Leave every picture out and write out the records below exactly.

Start of GIVEN ENTRIES

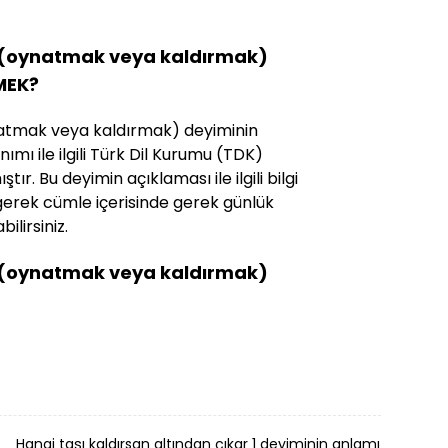
 (oynatmak veya kaldırmak)
MEK?
atmak veya kaldırmak) deyiminin
ımı ile ilgili Türk Dil Kurumu (TDK)
tır. Bu deyimin açıklaması ile ilgili bilgi
gerek cümle içerisinde gerek günlük
ilirsiniz.
 (oynatmak veya kaldırmak)
Hangi taşı kaldırsan altından çıkar 1 deyiminin anlamı nedir
Y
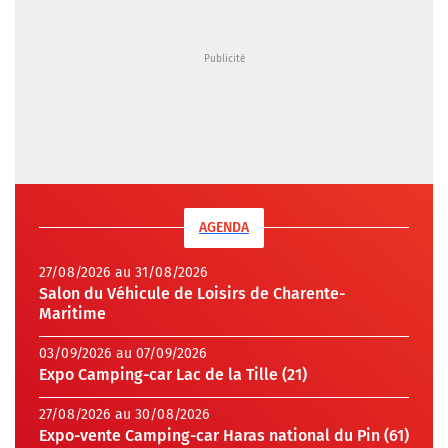
AGENDA
27/08/2026 au 31/08/2026
Salon du Véhicule de Loisirs de Charente-
Maritime
03/09/2026 au 07/09/2026
Expo Camping-car Lac de la Tille (21)
27/08/2026 au 30/08/2026
Expo-vente Camping-car Haras national du Pin (61)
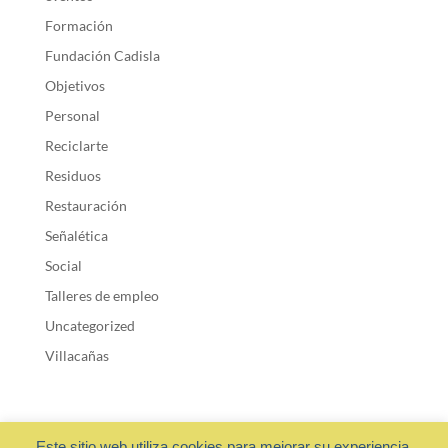
Formación
Fundación Cadisla
Objetivos
Personal
Reciclarte
Residuos
Restauración
Señalética
Social
Talleres de empleo
Uncategorized
Villacañas
Este sitio web utiliza cookies para mejorar su experiencia.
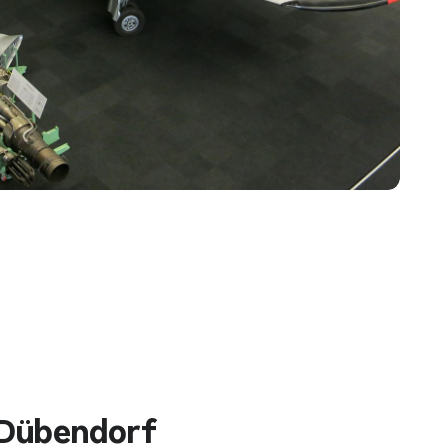
 Dübendorf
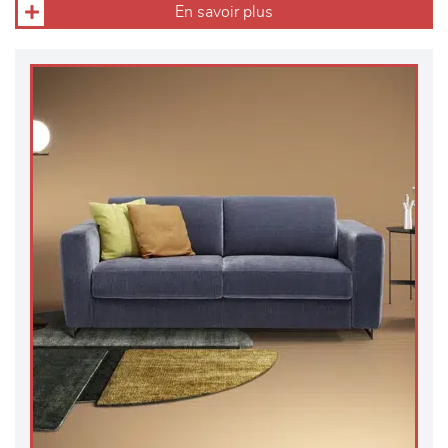
En savoir plus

End of GIVEN ENTRIES

[PROBLEM SOLUTION]:
 (oynatmak veya kaldırmak)
MEK?
atmak veya kaldırmak) deyiminin
ımı ile ilgili Türk Dil Kurumu (TDK)
tır. Bu deyimin açıklaması ile ilgili bilgi
gerek cümle içerisinde gerek günlük
ilirsiniz.
 (oynatmak veya kaldırmak)
Hangi taşı kaldırsan altından çıkar 1 deyiminin anlamı nedir
Y
AGENDA
27/08/2026 au 31/08/2026
Salon du Véhicule de Loisirs de Charente-
Maritime
03/09/2026 au 07/09/2026
Expo Camping-car Lac de la Tille (21)
27/08/2026 au 30/08/2026
Expo-vente Camping-car Haras national du Pin (61)
Formación
Fundación Cadisla
Objetivos
Personal
Reciclarte
Residuos
Restauración
Señalética
Social
Talleres de empleo
Uncategorized
Villacañas
Este sitio web utiliza cookies para mejorar su experiencia.
 Dübendorf
En savoir plus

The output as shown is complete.